Hacker News new | ask | show | jobs
by photon_off 2311 days ago
Amazon has been my wheelhouse, fulltime, for the past 7 months. I'm building a site that looks at most listings per category and determines "true" scores for each one. The site also lets your filter and sort, instantly, on a variety of attributes, like "price", "unit price", "shipping time", "recent price drop %", "used price discount", "popularity", "brand quality", etc. Spending 7 months collecting and analyzing data of several Amazon categories has been exhausting, but quite revealing.

As you can imagine, dealing with low quality products with fake reviews is a challenge -- but it turns out it's not too hard to handle, even with my dataset which is far more limited than Amazon's. Without looking at any reviews or any metadata of reviews (author, count, chronology, etc), one could filter out "impostor" products with 95%+ accuracy.
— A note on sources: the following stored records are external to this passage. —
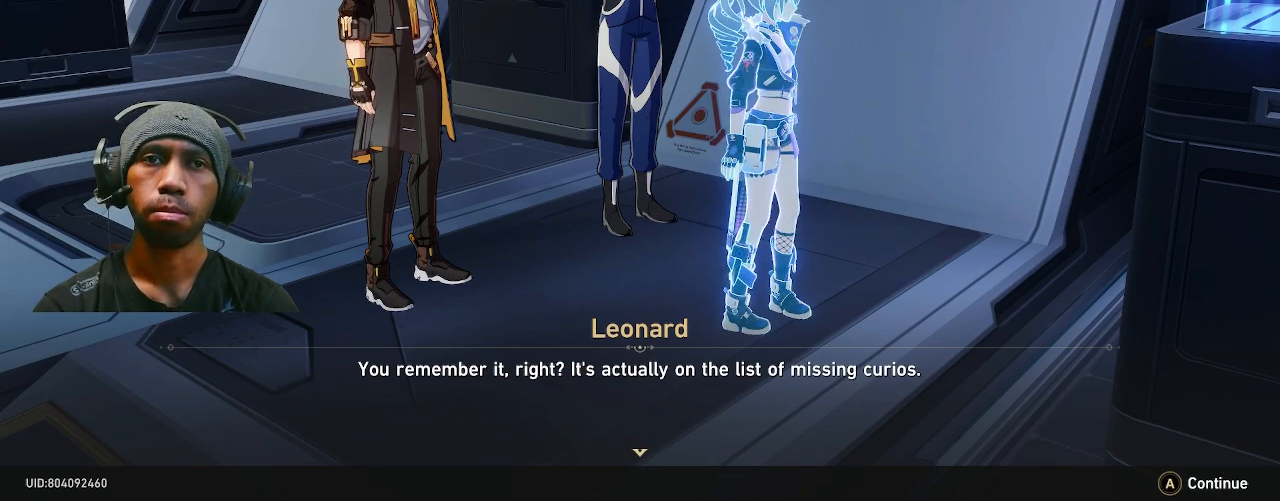
{"buttons": ["R2"], "left_stick": "center", "right_stick": "center", "events": [[17, "CROSS", "up"]]}
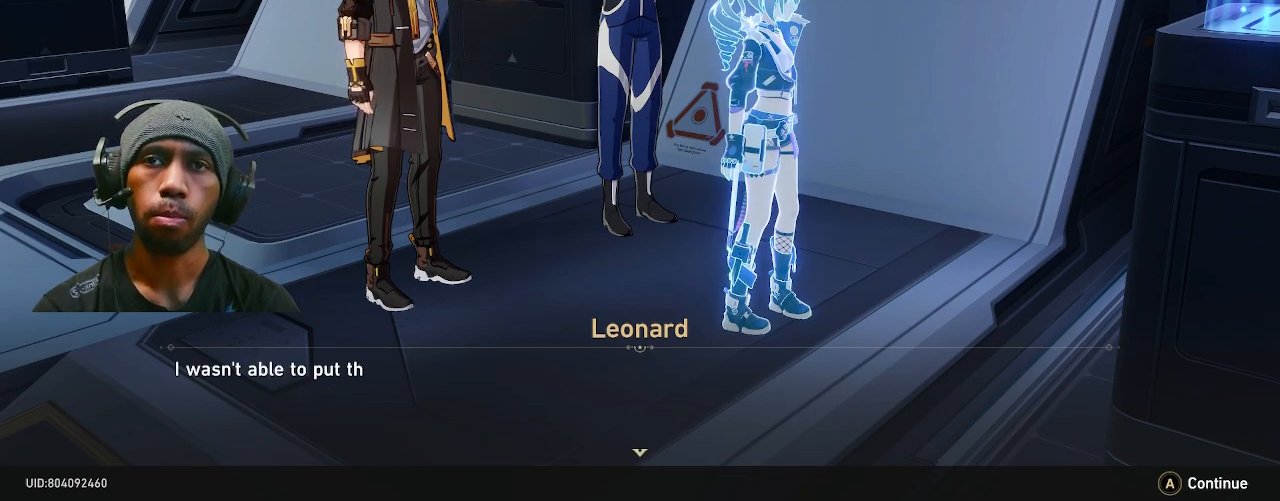
{"buttons": ["R2"], "left_stick": "center", "right_stick": "center", "events": []}
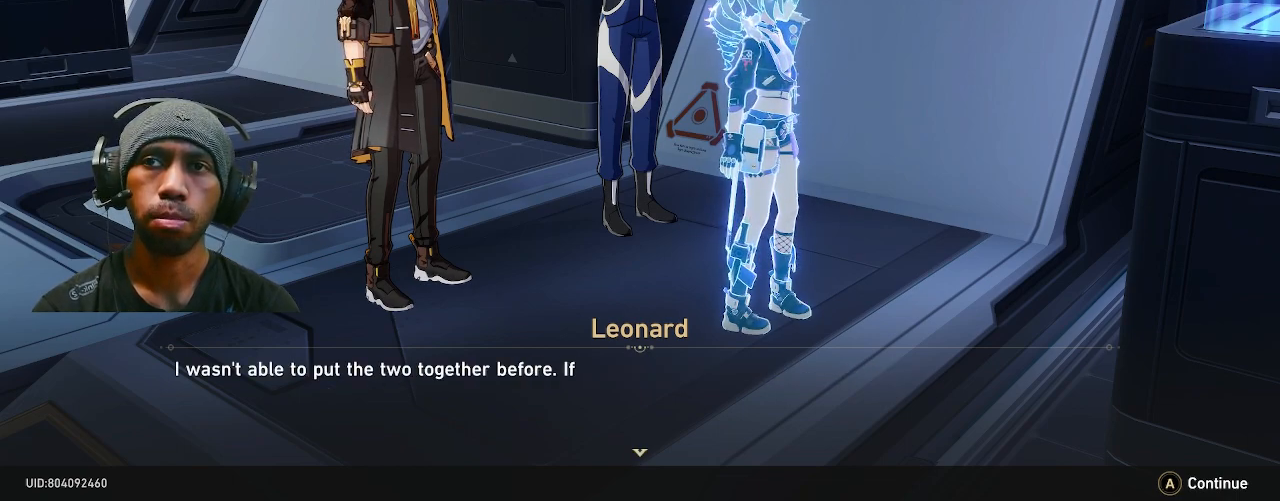
{"buttons": ["R2"], "left_stick": "center", "right_stick": "center", "events": []}
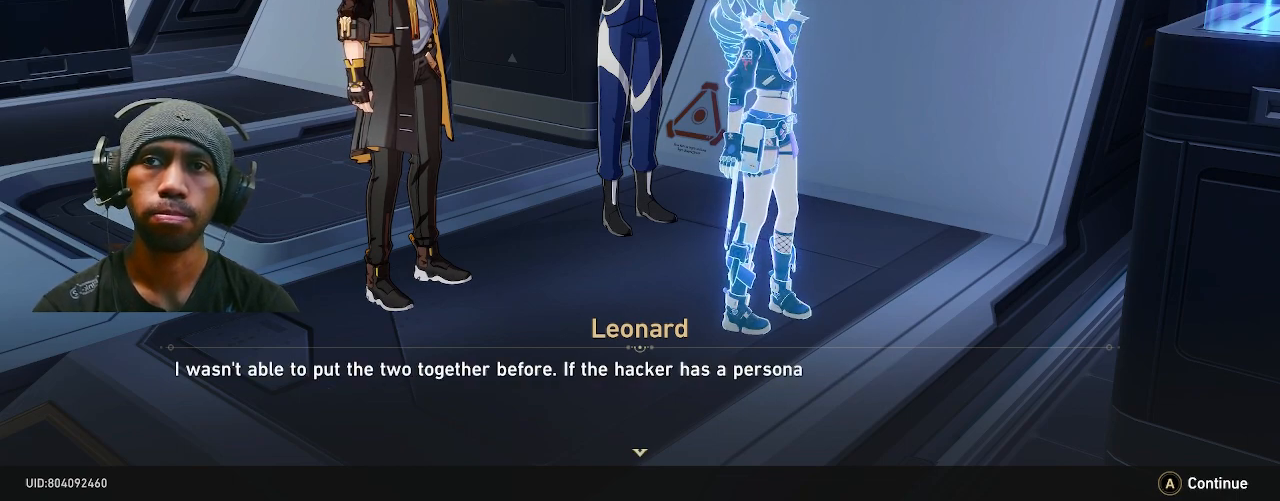
{"buttons": ["R2"], "left_stick": "center", "right_stick": "center", "events": []}
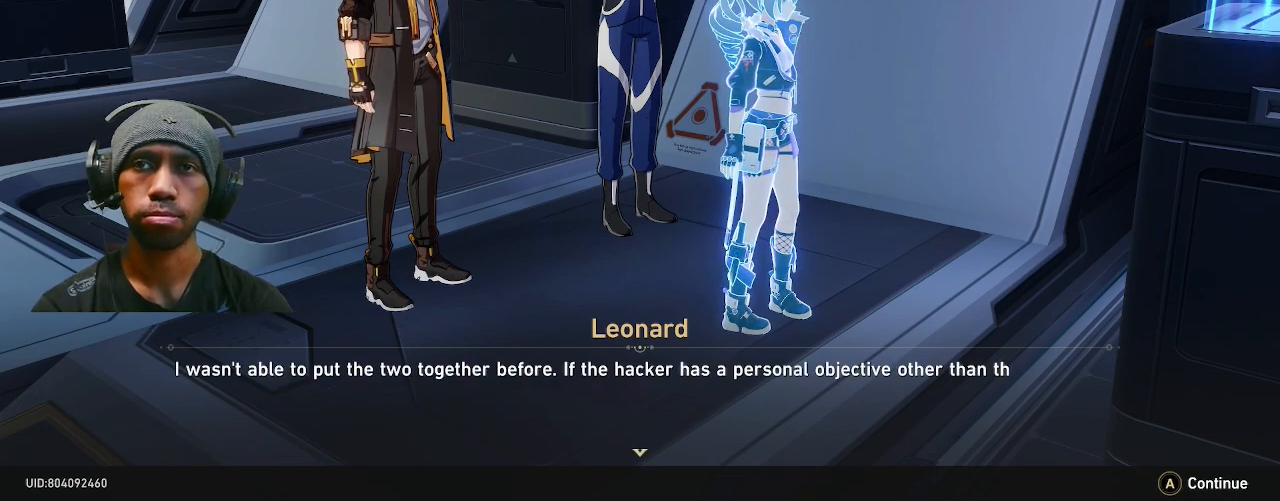
{"buttons": ["R2"], "left_stick": "center", "right_stick": "center", "events": []}
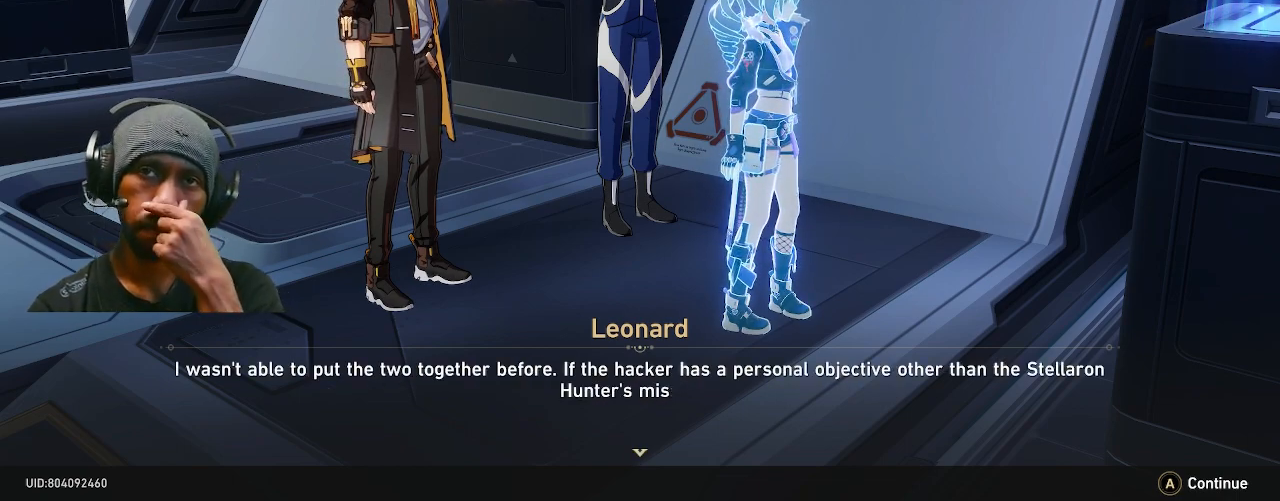
{"buttons": ["R2"], "left_stick": "center", "right_stick": "center", "events": [[233, "SELECT", "down"], [417, "SELECT", "up"]]}
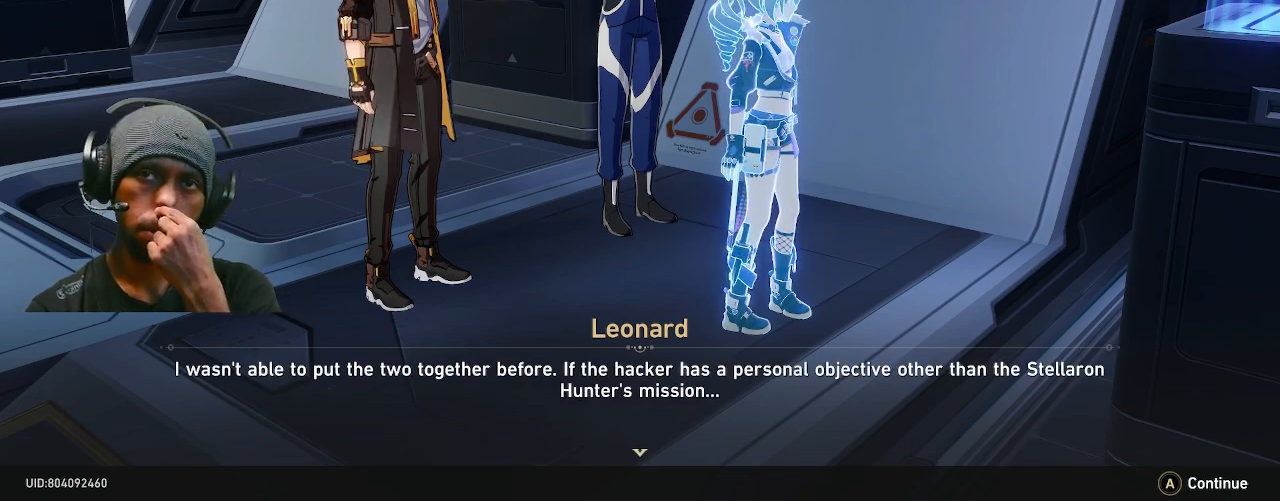
{"buttons": ["R2"], "left_stick": "center", "right_stick": "center", "events": []}
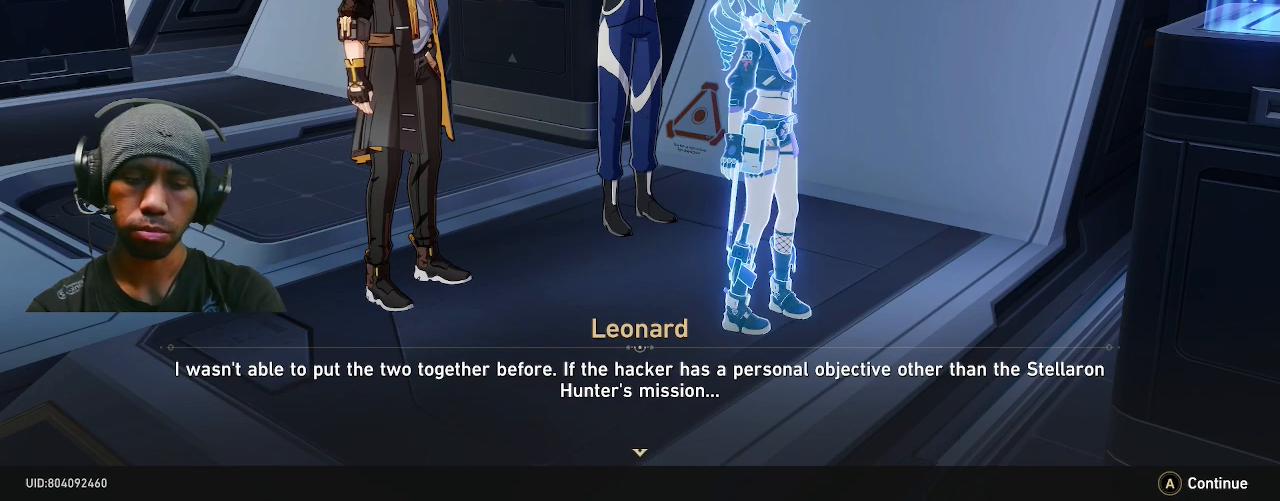
{"buttons": ["R2"], "left_stick": "center", "right_stick": "center", "events": []}
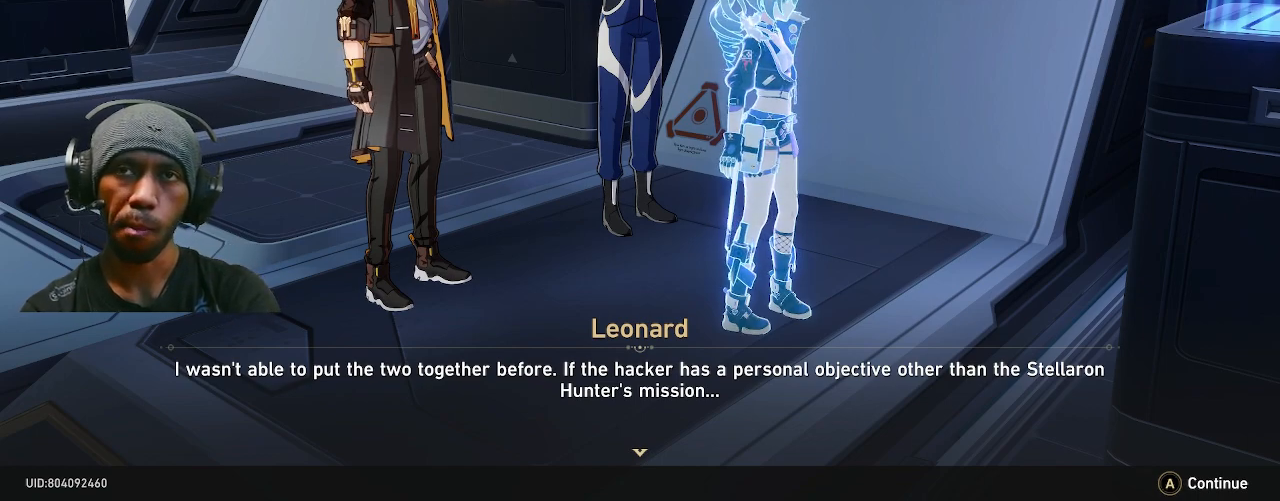
{"buttons": ["R2"], "left_stick": "center", "right_stick": "center", "events": []}
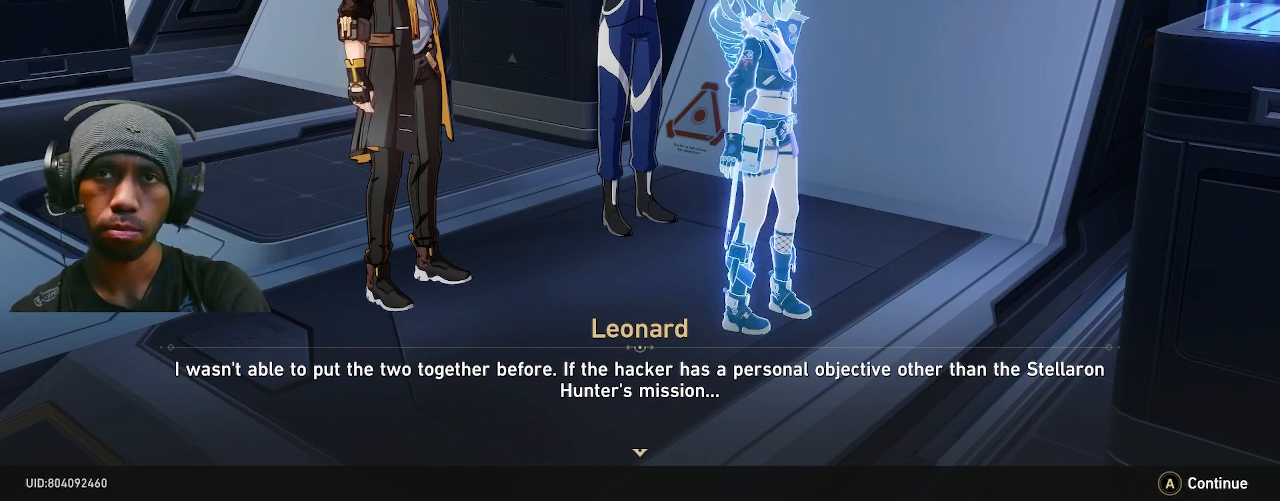
{"buttons": ["R2"], "left_stick": "center", "right_stick": "center", "events": []}
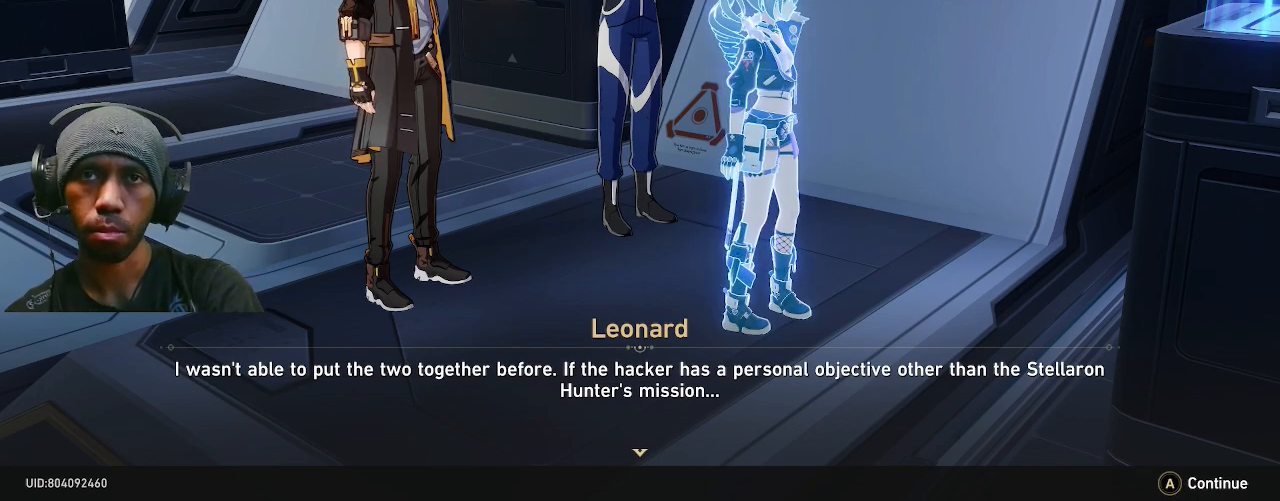
{"buttons": ["R2"], "left_stick": "center", "right_stick": "center", "events": []}
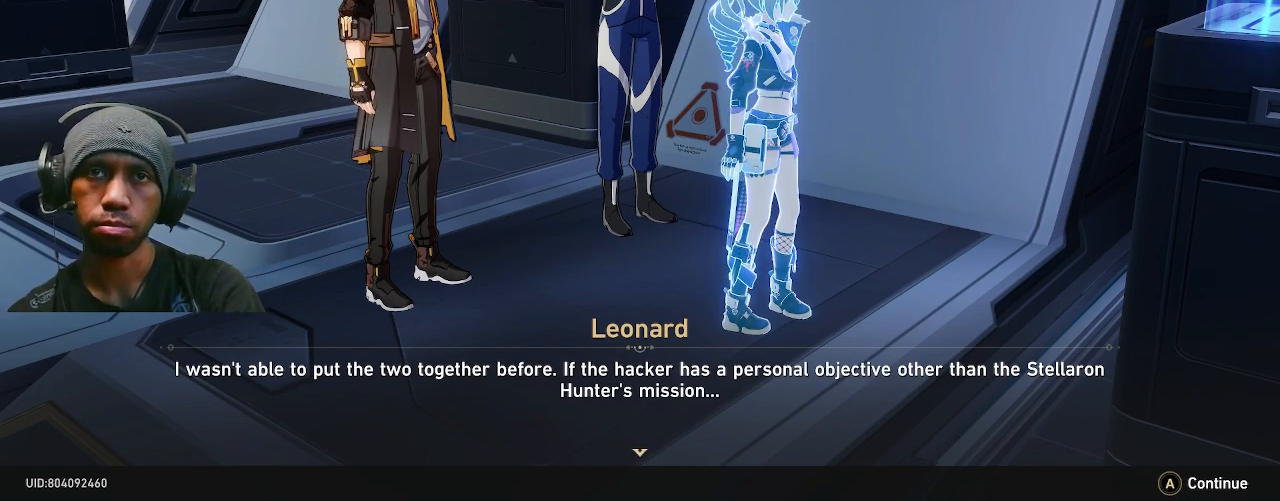
{"buttons": ["R2"], "left_stick": "center", "right_stick": "center", "events": []}
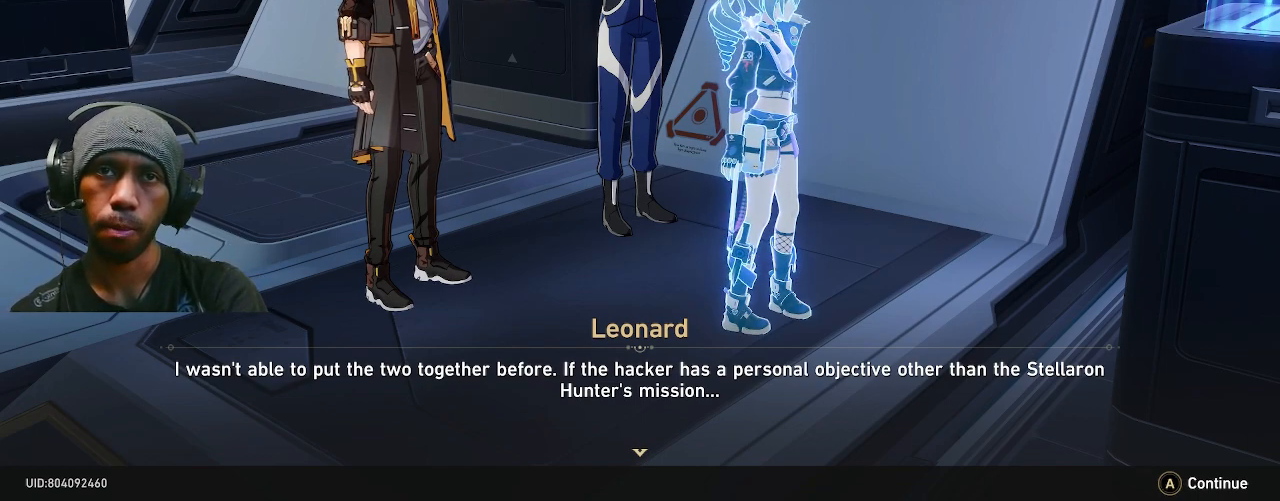
{"buttons": ["R2"], "left_stick": "center", "right_stick": "center", "events": []}
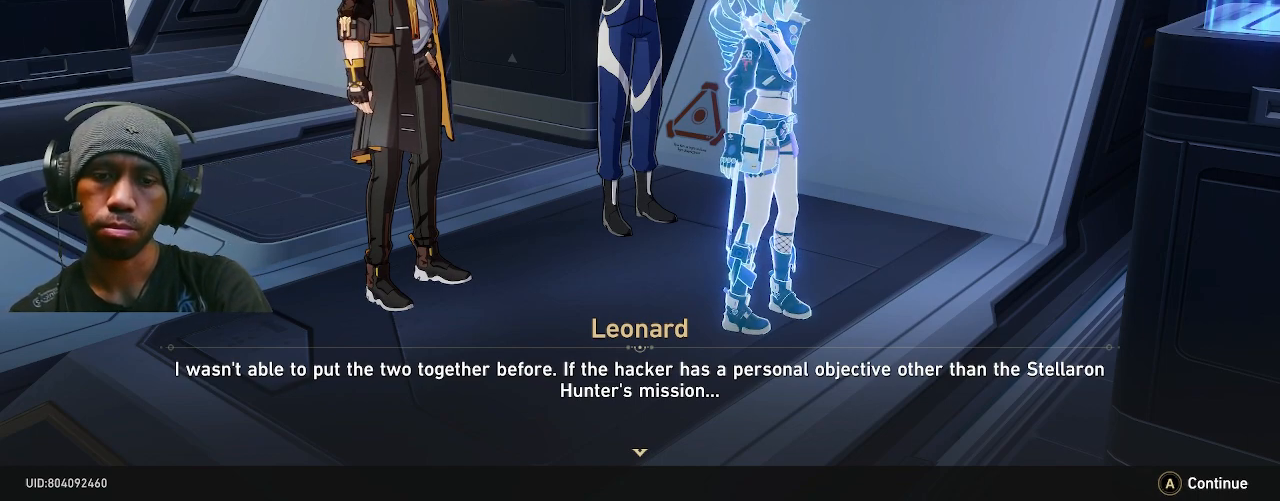
{"buttons": ["R2"], "left_stick": "center", "right_stick": "center", "events": []}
Here's a neat trick: Next time you're unsure if a product has fake reviews, click on the brand of the product and see what else they sell. If you're looking at binoculars, and that same brand also sells dog food bowls, then maybe you should reconsider.

I've concluded that Amazon really doesn't care about fake reviews -- they will show users whatever listing has the maximum Expected Value (conversion rate * revenue), per your context (search term, category, or both). Even if a product has obvious fake reviews, if there are enough other people buying it it will float to the top, and Amazon is fine with that.

1 comments

> unit price

This is quite an important feature. Amazon already shows this information (sometimes at least) and yet they don't let you sort by it.

The main problem they have, I imagine, is sparse data. There are only certain fields (depending on category) which they force sellers to populate, eg: "name", "brand", etc. Item weight (which is distinct from _package_ weight), and "number of units" do not seem required, and so not many items have that information filled.

So, with sparse data, they have three choices:

1) Allow filter/sort by "unit price" and do not show the X% of listings that are missing this data -- many of which the user may actually be aware of and/or interested in.

2) Don't allow the option at all, and just rely on the fact your customer will do comparisons manually.

3) Try to derive the number of units from text cues in the product name, features, and description, then do #1.

It seems they chose #2. I'm going for #3.